Keep it short and concrete for engineers:
- Approved vendors and models.
- What data may / may not be sent.
- Required integration pattern (gateway/SDK).
- How to request exceptions.
- Links to code examples.
Then iterate. You will evolve this like any other security control, but in one week you’ve moved from “we have no idea what’s going on” to “we have a governed data plane with auditability.”
Bottom line
LLMs introduce new data flows more than they introduce new math.
If you already care about:
- Privacy and data retention
- Vendor risk and model risk
- SOC2 / ISO 27001 alignment
- Policy‑as‑code and reproducible security posture
…then you already know what to do.
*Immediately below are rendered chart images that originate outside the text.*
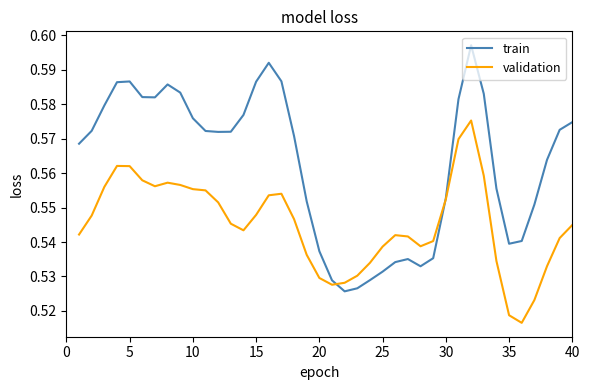

Rank the series by their average value, from highest to lowest.

train, validation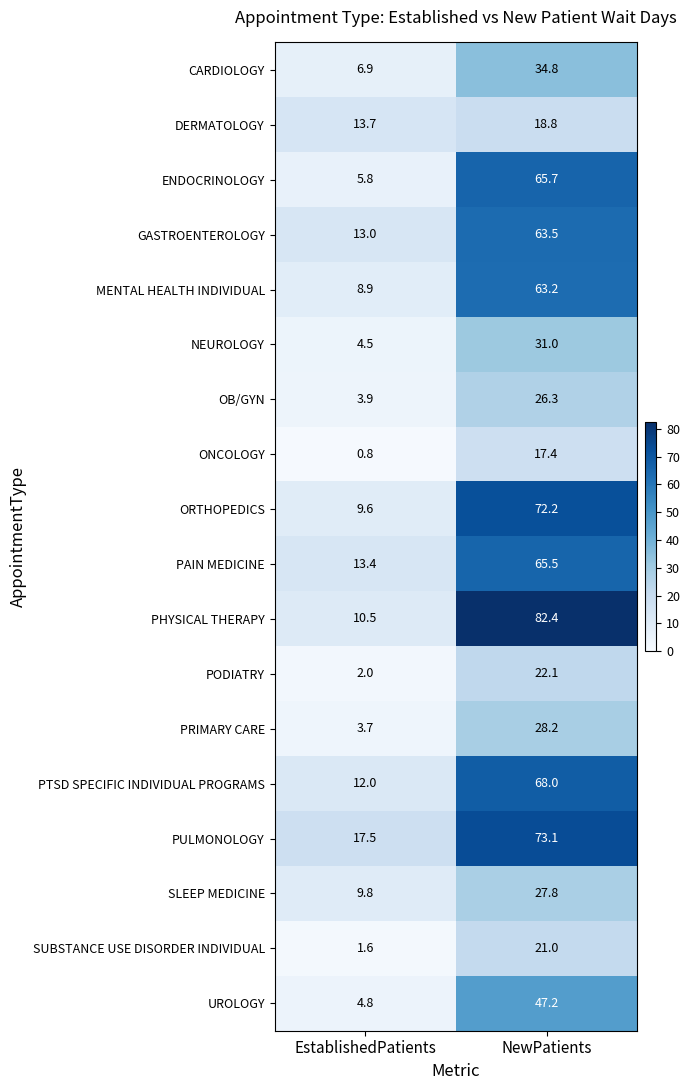

Which series has the largest range (max minus min)?

PHYSICAL THERAPY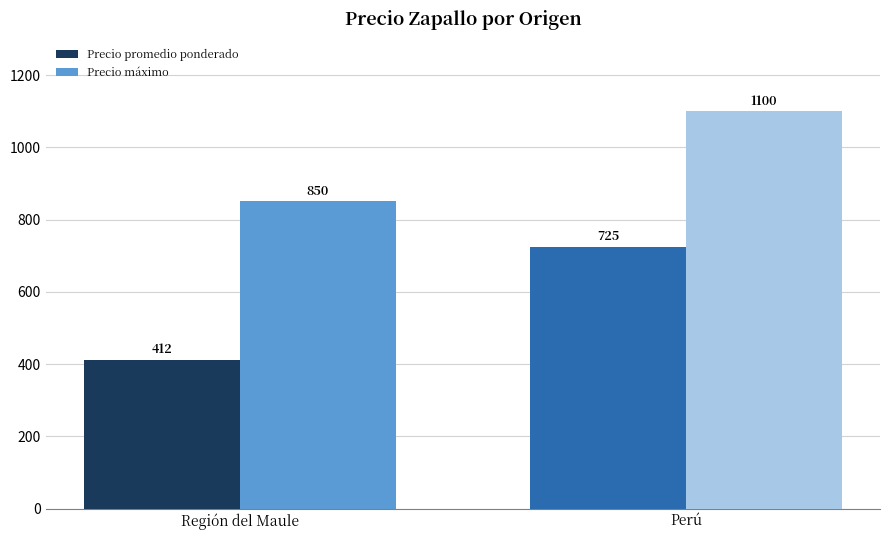

What is the sum of all Precio máximo values?

1950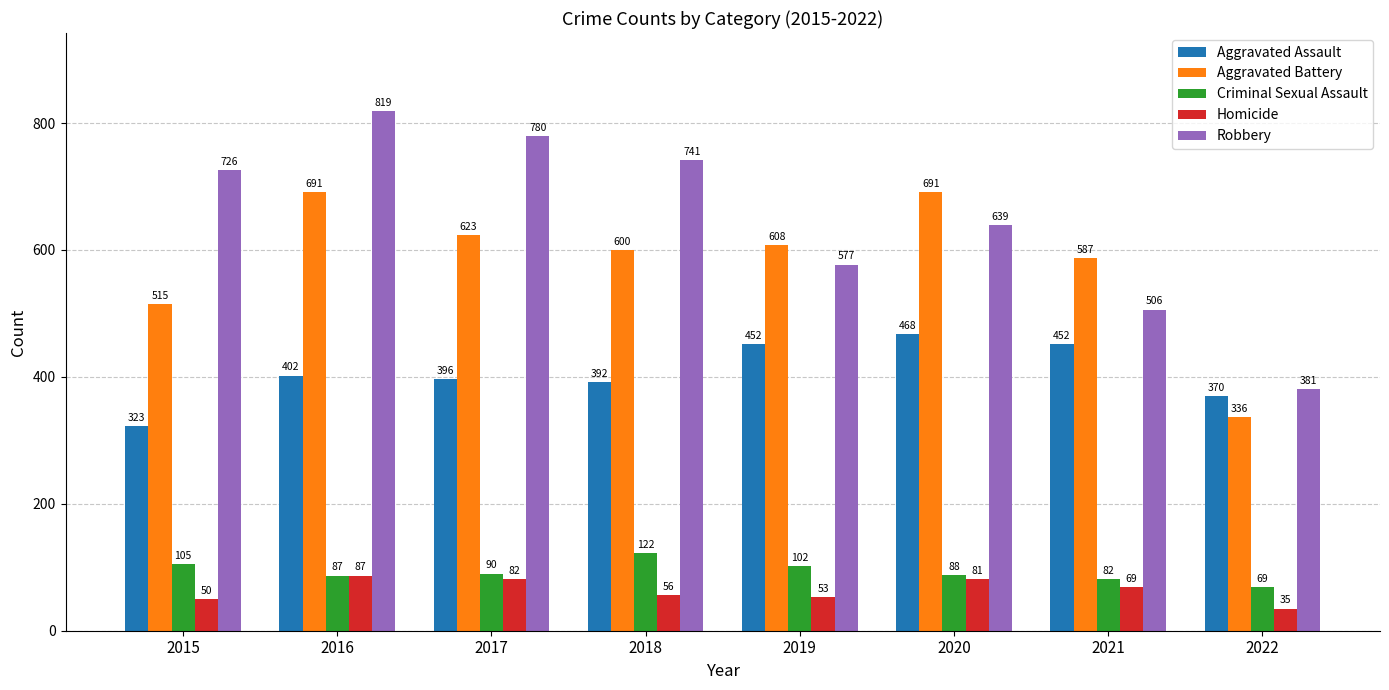

Which series has the largest total across all categories?

Robbery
The problem is not inventing new frameworks; it’s applying your existing discipline to a new set of infrastructure.
Key points to internalize:
- Treat LLM providers as high‑risk data processors from day one.
- Route all usage through a governed plane (gateway or SDK), not ad‑hoc calls.
- Minimize what you send, and be explicit about what gets stored, where, and for how long.
- Make policies executable, not just documented.
- Design for auditability early; retrofitting it later is painful.
Your future audit finding will not say “you used AI”. It will say:
You transmitted high‑sensitivity data to external processors without adequate controls, visibility, or retention policies.
You can fix that now, before your LLM stack becomes the least governed part of your security program.